> EXERCISE DIRECTIONS: Go to the line containing "right hip: (1114, 601, 6)" in the records below and retype from there through the final line, exactly.

Records drawn from a dataset
****************

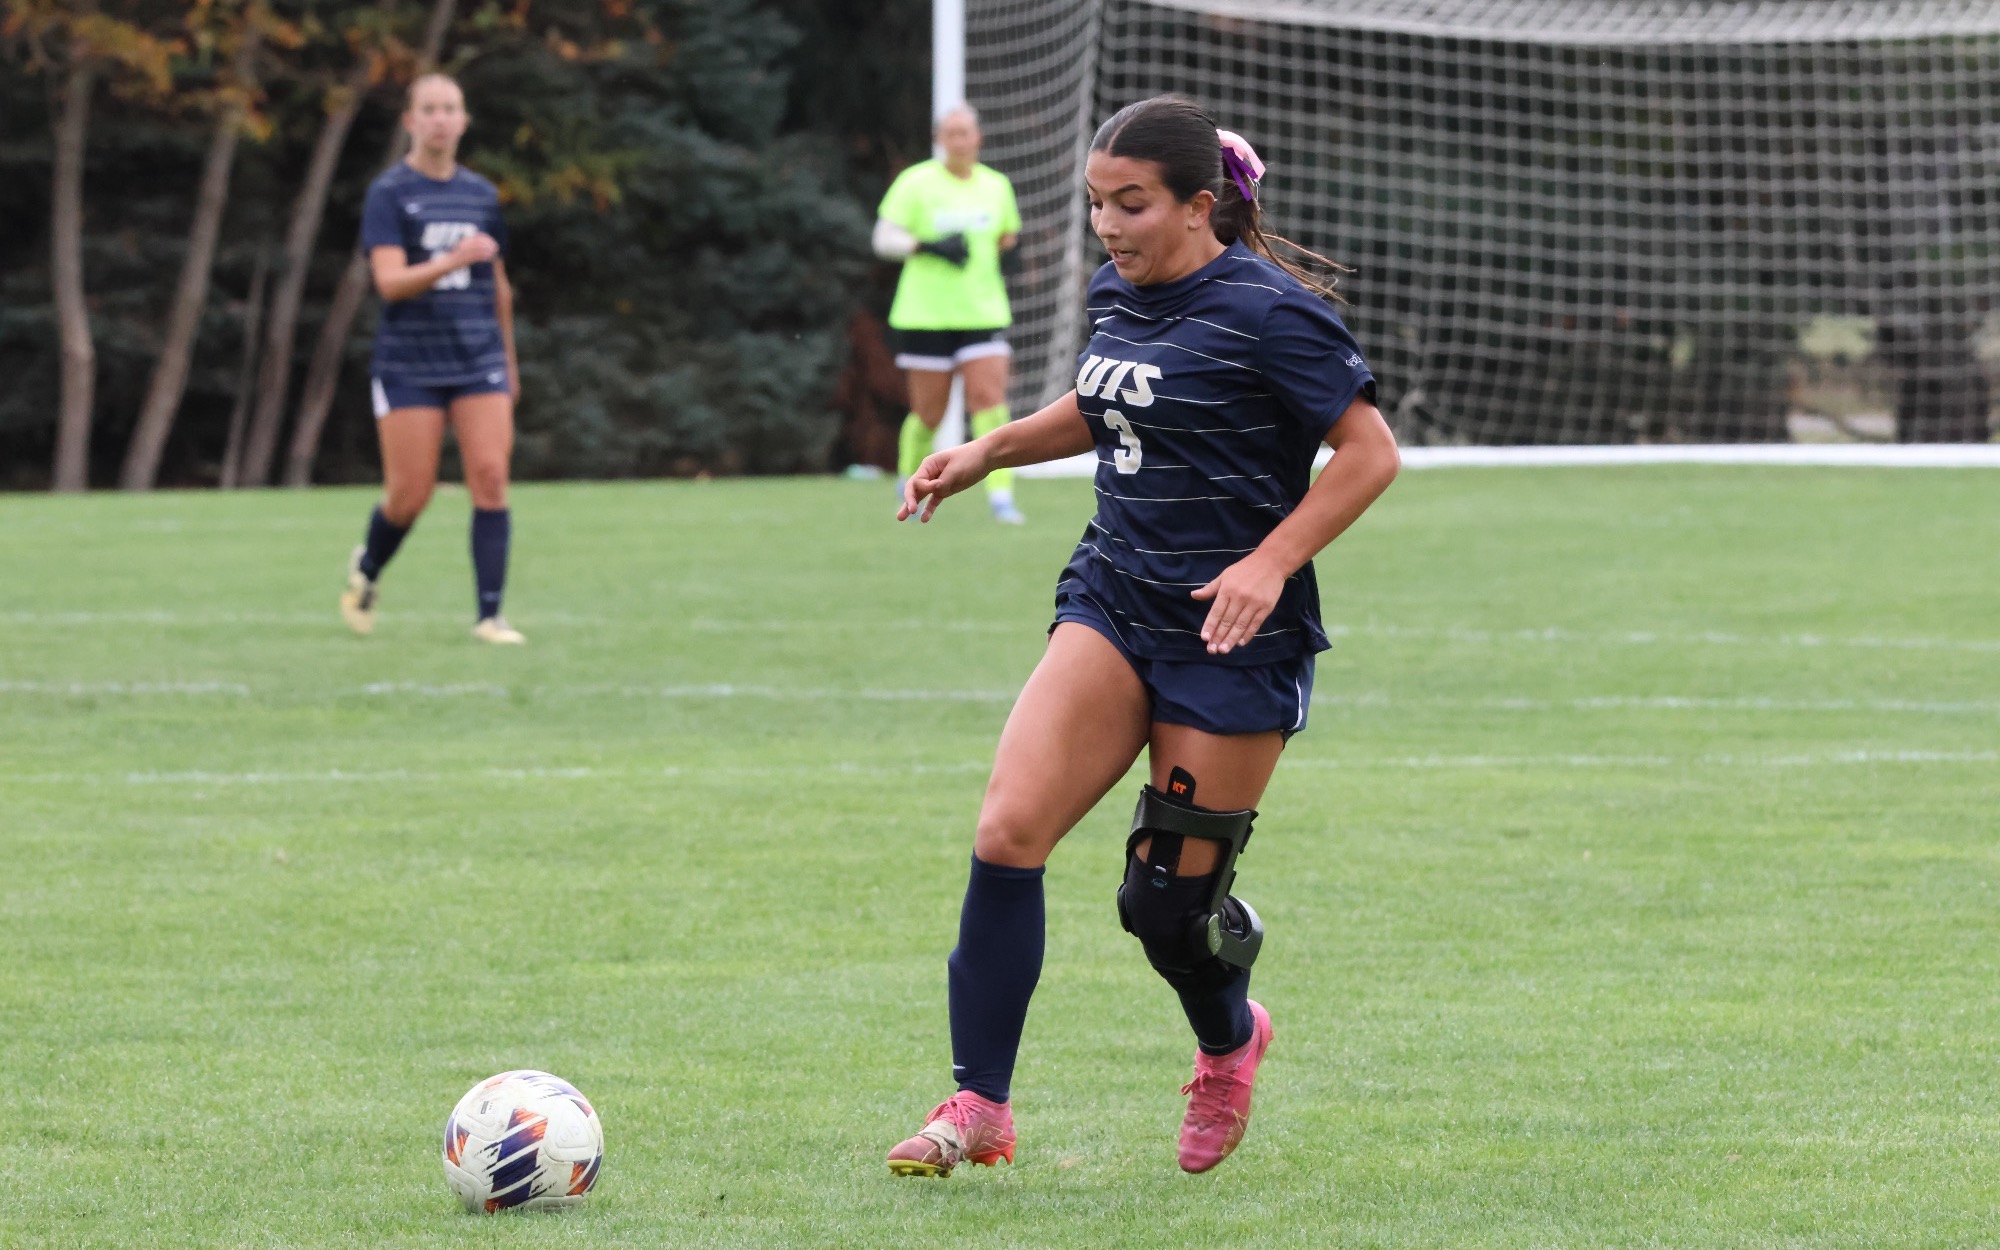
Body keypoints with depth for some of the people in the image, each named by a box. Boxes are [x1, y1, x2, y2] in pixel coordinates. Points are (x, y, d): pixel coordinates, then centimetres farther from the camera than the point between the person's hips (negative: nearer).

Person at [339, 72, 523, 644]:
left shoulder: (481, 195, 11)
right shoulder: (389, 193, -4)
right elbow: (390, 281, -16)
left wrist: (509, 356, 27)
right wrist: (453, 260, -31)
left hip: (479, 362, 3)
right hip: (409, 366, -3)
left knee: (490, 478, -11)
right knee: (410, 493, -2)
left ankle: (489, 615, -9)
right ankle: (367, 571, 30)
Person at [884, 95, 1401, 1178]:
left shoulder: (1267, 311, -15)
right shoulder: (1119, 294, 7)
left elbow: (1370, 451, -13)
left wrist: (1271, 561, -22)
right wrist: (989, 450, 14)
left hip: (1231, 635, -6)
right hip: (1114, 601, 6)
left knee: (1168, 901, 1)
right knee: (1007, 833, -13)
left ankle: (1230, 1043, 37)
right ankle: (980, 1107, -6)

****************

> RESULT OF THE TASK:
right hip: (1114, 601, 6)
left knee: (1168, 901, 1)
right knee: (1007, 833, -13)
left ankle: (1230, 1043, 37)
right ankle: (980, 1107, -6)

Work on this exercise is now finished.